Le déclenchement de l’épidémie du Coronavirus au Maroc, a renforcé la vulnérabilité des travailleurs qui sont les premiers à payer les pots cassés des effets de la pandémie. La législation du travail est-elle assez blindée pour protéger leurs droits ?
Il ne fait nul doute que la pandémie du Coronavirus aura de lourdes conséquences sur le tissu économique marocain. Cela dit, constater que 113.000 entreprises déclarées à la CNSS en arrêt temporaire de travail depuis 15 mars et plus de 700.000 salariés du secteur privé inscrits à la date du 01 avril à 17h00 pour bénéficier de l’indemnité forfaitaire mensuelle de 2.000 DH, alors que l’état d’urgence sanitaire n’est entré en vigueur que le 20 mars pose plusieurs points d’interrogation. C’est ce qui a d’ailleurs poussé le ministre des Finances d’avertir que des audits et des suivis seront effectués pour s’assurer de la véracité des déclarations.

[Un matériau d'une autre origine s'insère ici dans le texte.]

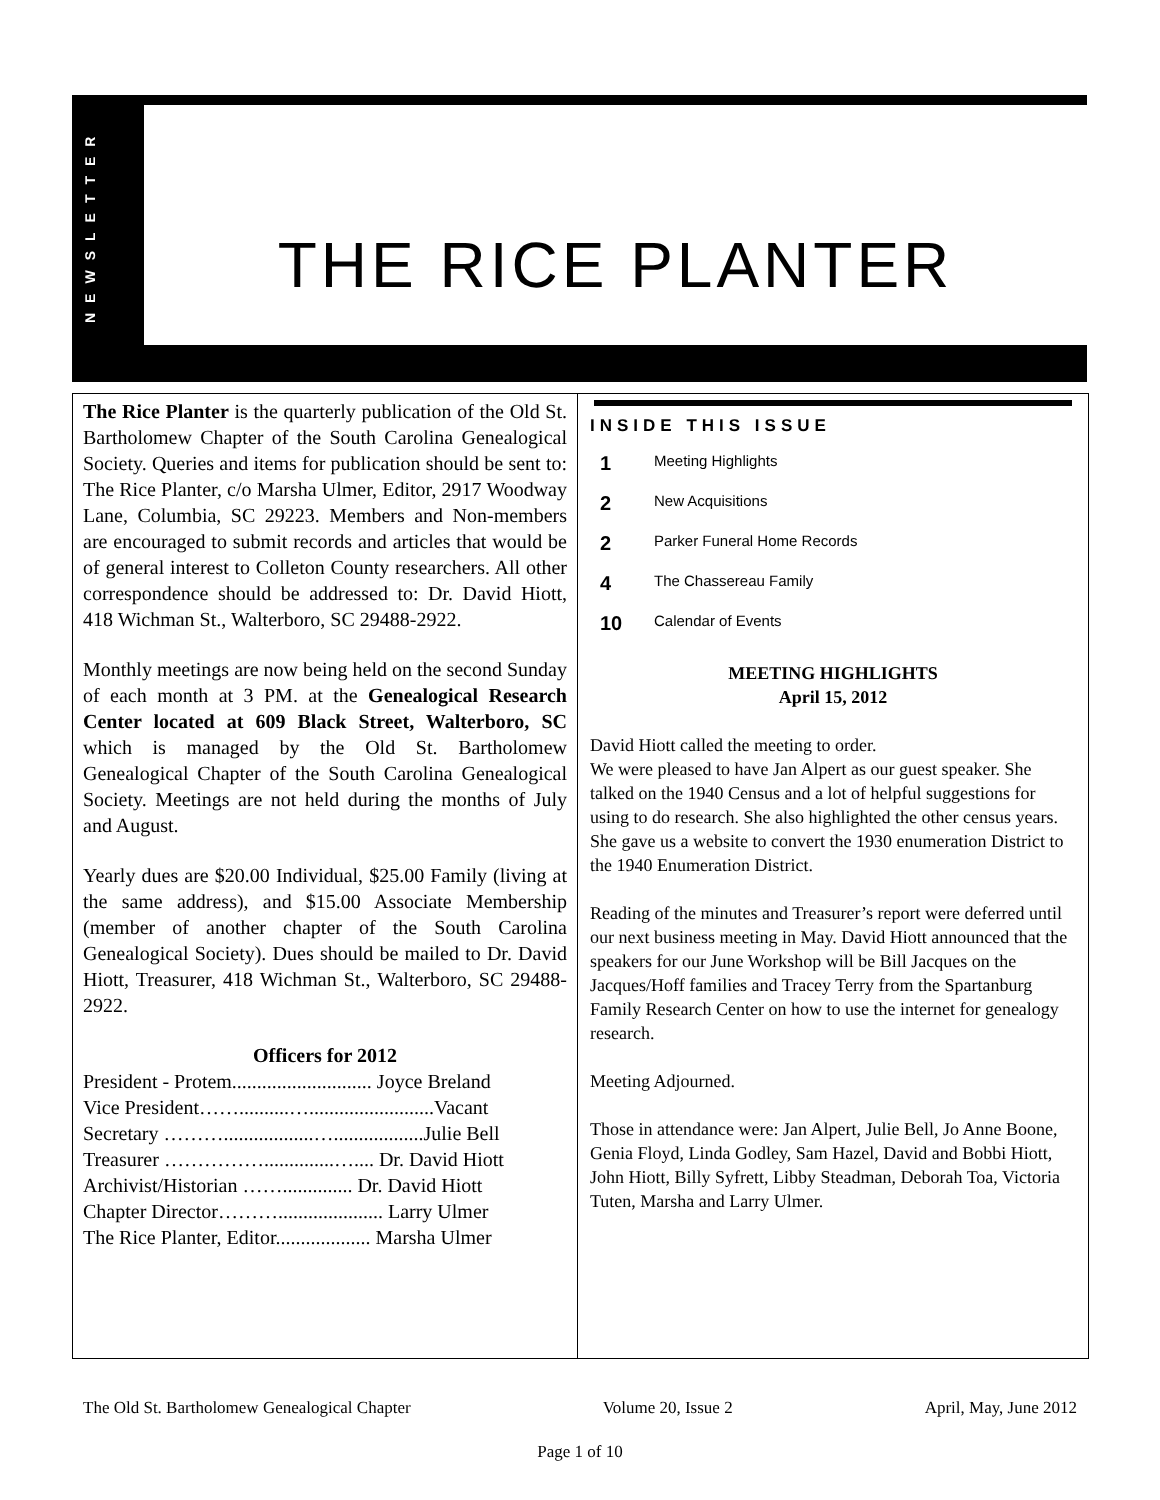NEWSLETTER
THE RICE PLANTER
The Rice Planter is the quarterly publication of the Old St. Bartholomew Chapter of the South Carolina Genealogical Society. Queries and items for publication should be sent to: The Rice Planter, c/o Marsha Ulmer, Editor, 2917 Woodway Lane, Columbia, SC 29223. Members and Non-members are encouraged to submit records and articles that would be of general interest to Colleton County researchers. All other correspondence should be addressed to: Dr. David Hiott, 418 Wichman St., Walterboro, SC 29488-2922.
Monthly meetings are now being held on the second Sunday of each month at 3 PM. at the Genealogical Research Center located at 609 Black Street, Walterboro, SC which is managed by the Old St. Bartholomew Genealogical Chapter of the South Carolina Genealogical Society. Meetings are not held during the months of July and August.
Yearly dues are $20.00 Individual, $25.00 Family (living at the same address), and $15.00 Associate Membership (member of another chapter of the South Carolina Genealogical Society). Dues should be mailed to Dr. David Hiott, Treasurer, 418 Wichman St., Walterboro, SC 29488-2922.
Officers for 2012
President - Protem............................ Joyce Breland
Vice President……..........….........................Vacant
Secretary ………..................…..................Julie Bell
Treasurer ……………..............….... Dr. David Hiott
Archivist/Historian …….............. Dr. David Hiott
Chapter Director………..................... Larry Ulmer
The Rice Planter, Editor................... Marsha Ulmer
INSIDE THIS ISSUE
1 Meeting Highlights
2 New Acquisitions
2 Parker Funeral Home Records
4 The Chassereau Family
10 Calendar of Events
MEETING HIGHLIGHTS
April 15, 2012
David Hiott called the meeting to order.
We were pleased to have Jan Alpert as our guest speaker. She talked on the 1940 Census and a lot of helpful suggestions for using to do research. She also highlighted the other census years. She gave us a website to convert the 1930 enumeration District to the 1940 Enumeration District.
Reading of the minutes and Treasurer’s report were deferred until our next business meeting in May. David Hiott announced that the speakers for our June Workshop will be Bill Jacques on the Jacques/Hoff families and Tracey Terry from the Spartanburg Family Research Center on how to use the internet for genealogy research.
Meeting Adjourned.
Those in attendance were: Jan Alpert, Julie Bell, Jo Anne Boone, Genia Floyd, Linda Godley, Sam Hazel, David and Bobbi Hiott, John Hiott, Billy Syfrett, Libby Steadman, Deborah Toa, Victoria Tuten, Marsha and Larry Ulmer.
The Old St. Bartholomew Genealogical Chapter Volume 20, Issue 2 April, May, June 2012
Page 1 of 10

Et c’est surtout ce qui laisse craindre que les travailleurs seront dans les premières lignes du front à payer les pots cassés de cette pandémie.
A commencer par le fait que les autorités ont laissé le libre arbitre aux employeurs de poursuivre leur activité à condition de prendre toutes les précautions de sécurité et de sûreté sanitaire des travailleurs.

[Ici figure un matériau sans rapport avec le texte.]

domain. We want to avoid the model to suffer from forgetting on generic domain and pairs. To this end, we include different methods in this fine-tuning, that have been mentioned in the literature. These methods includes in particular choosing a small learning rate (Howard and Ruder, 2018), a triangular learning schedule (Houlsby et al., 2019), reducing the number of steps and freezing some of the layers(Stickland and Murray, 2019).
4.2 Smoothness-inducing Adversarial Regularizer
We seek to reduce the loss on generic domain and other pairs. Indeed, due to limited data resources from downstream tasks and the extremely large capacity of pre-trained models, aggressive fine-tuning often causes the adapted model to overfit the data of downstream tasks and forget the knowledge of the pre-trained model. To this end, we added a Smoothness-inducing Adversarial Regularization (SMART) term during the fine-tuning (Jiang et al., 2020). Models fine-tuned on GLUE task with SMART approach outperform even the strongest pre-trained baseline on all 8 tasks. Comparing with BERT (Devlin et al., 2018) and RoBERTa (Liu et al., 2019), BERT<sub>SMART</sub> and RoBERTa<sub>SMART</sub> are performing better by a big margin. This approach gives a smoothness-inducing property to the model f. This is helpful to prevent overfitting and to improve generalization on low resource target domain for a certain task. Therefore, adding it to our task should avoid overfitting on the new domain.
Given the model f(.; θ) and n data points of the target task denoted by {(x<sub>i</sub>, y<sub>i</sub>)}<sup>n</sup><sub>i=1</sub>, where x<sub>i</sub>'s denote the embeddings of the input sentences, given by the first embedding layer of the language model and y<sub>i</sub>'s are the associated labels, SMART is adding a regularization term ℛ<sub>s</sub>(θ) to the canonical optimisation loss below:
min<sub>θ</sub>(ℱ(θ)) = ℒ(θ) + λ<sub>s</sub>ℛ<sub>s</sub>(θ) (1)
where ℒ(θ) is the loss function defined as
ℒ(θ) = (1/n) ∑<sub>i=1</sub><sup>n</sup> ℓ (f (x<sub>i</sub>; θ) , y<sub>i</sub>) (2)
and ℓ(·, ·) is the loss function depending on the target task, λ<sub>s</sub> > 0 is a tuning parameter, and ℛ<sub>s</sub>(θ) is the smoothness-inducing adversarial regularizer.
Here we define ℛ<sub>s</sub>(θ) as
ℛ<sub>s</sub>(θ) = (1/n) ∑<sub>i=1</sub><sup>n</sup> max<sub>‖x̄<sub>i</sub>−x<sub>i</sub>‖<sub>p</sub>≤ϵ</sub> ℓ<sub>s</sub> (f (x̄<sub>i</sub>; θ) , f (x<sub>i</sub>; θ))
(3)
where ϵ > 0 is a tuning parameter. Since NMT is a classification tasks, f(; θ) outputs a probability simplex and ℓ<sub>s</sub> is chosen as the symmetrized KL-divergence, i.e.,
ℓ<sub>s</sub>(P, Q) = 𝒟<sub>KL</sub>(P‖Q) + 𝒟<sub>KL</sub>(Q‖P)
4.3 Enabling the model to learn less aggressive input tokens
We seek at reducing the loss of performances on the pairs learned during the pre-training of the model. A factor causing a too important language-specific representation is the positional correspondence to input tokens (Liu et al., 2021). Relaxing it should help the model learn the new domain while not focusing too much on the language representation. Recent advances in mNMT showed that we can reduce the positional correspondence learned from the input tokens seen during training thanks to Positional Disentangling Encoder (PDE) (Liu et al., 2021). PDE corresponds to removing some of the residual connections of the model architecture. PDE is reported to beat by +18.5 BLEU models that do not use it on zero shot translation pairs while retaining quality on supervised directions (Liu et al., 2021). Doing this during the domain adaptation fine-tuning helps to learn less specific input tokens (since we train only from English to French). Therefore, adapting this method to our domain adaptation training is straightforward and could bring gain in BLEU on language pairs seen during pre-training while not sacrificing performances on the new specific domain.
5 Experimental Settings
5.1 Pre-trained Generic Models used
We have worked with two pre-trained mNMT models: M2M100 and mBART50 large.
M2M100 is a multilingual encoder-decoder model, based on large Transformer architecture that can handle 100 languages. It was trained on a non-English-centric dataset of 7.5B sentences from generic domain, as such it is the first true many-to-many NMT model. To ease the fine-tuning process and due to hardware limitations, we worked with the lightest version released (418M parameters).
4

Si un travailleur juge que les mesures prises par l’entreprise sont insuffisantes et sent sa vie menacée, il ne peut tout de même pas refuser de se rendre à son travail.
Cette possibilité est garantie par l’article 13 de la Convention (n° 155) sur la sécurité et la santé des travailleurs datant de 1981 de l’Organisation Internationale du Travail qui dispose « Un travailleur qui s’est retiré d’une situation de travail dont il avait un motif raisonnable de penser qu’elle présentait un péril imminent et grave pour sa vie ou sa santé devra être protégé contre des conséquences injustifiées, conformément aux conditions et à la pratique nationales ».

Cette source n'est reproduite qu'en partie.